Looking Back for the Sake of the Future

Last year I spent some time writing about the book Ancient-Future Worship by Robert Webber and made the case for why our worship needs to intentionally remember God's story and help us find our place in it.  It has been interesting that since I started down that path of thinking, God has continued to bring different books and articles, passages in scripture and real life examples to me in a way that solidifies this conviction of needing to bring God's story to the center of worship, and also grows me in what that can look like.

The latest example of this is in John Piper's book Future Grace.  Early in the the book he states that "you will search the bible in vain for explicit connections between gratitude and obedience."  In other words, the bible doesn't call us to me motivated to live in obedience to Christ because of the good things God has done for you.  Piper suggests that, "... gratitude was never designed as the primary motivation for radical Christian obedience, perhaps that is one reason so many efforts at holiness abort."  Notice he doesn't say gratitude for what God has done doesn't play any part, but that it can't be the primary driving force for continued surrender to Christ.  You might think that so far what I'm quoting seems to work against the idea of how critical it is to remember God's story, but several chapters later a connection is made.

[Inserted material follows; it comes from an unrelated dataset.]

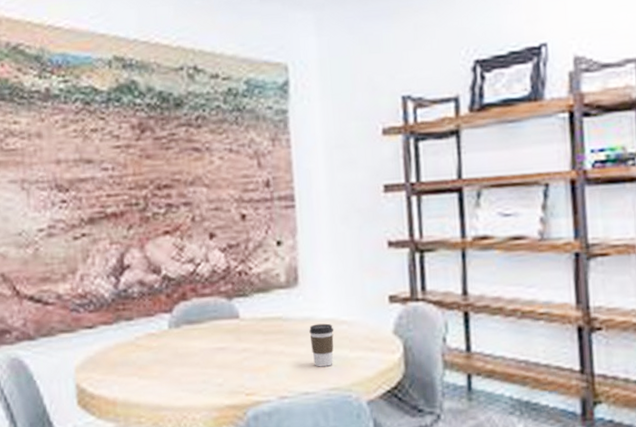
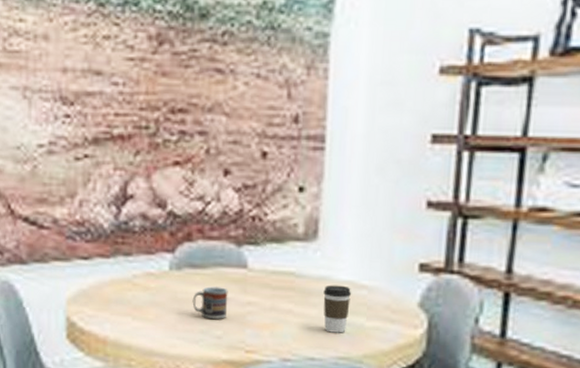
cup: none [192,338,226,369] -> present [192,286,228,320]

In the chapter entitled "Looking Back for the Sake of the Future," Piper makes a case for the significance of looking at the history of God's faithfulness in order to trust in His future reliability.  Jesus is the Yes and Amen to all of God's promises.  Everything that He promised He would do was fulfilled in Jesus' work here on earth, or will be fulfilled in Him since God's grace is now poured out through Jesus to the world, forever.  To bank on God's grace though, you've got to know what the promises were, or are, so that you can see that God's grace has always been faithful, and thus live in faith that He will continue to be.  If we never knew about God's past grace, or forget about it, then we will not have a foundation of what God has to rest our future on.

The issue of forgetting God's past grace is what often plagued Israel and led them into a  life of disobedience and no faith in the one true God.  Here's an example in Judges 8:33-34.  "The sons of Israel again played harlot with the baals."  They turned to follow after idols instead of the living God.  Why did this happen?  Simple,  "... the sons of Israel did not remember the Lord their God, who had delivered them from the hands of all their enemies on every side."  As Piper puts it, "They forsook their faith in God's future grace because they stopped remembering his past grace."  

I like how he says they stopped remembering (instead of forgot).  I may have mentioned this before, but the hebrews and the ancient church understood their act of remembering in worship to be more than just bringing something to mind, but it was to make it real, to remember in a way that would solidify it in as reality (which it is, but this world tries to give us a different reality).  So if we, like Israel, stop remembering God's saving deeds and His fulfilled promises, and especially how that is all culminated in Christ, it will eventually cease to be the reality we live in.  We might still have the head knowledge, but that will not guide our lives into holiness and enable us to overcome unbelief when the arrows of evil are shooting at us, trying to shake us from relying on God's future grace.

The need to remember what God has done historically as well as recalling His personal work in our lives (all through Christ) is critical in worship.  The point I think God is making to me right now through Future Grace is that it is also critical that worship proclaims His promises for the future that He has made to those who love Him.  It is the hope of the future promises that justifies through faith and causes God's people to stay the course.  May this passage be true of us.  

"Yet he did not waver through unbelief regarding the promise of God, but was strengthened in his faith and gave glory to God, being fully persuaded that God had power to do what he had promised."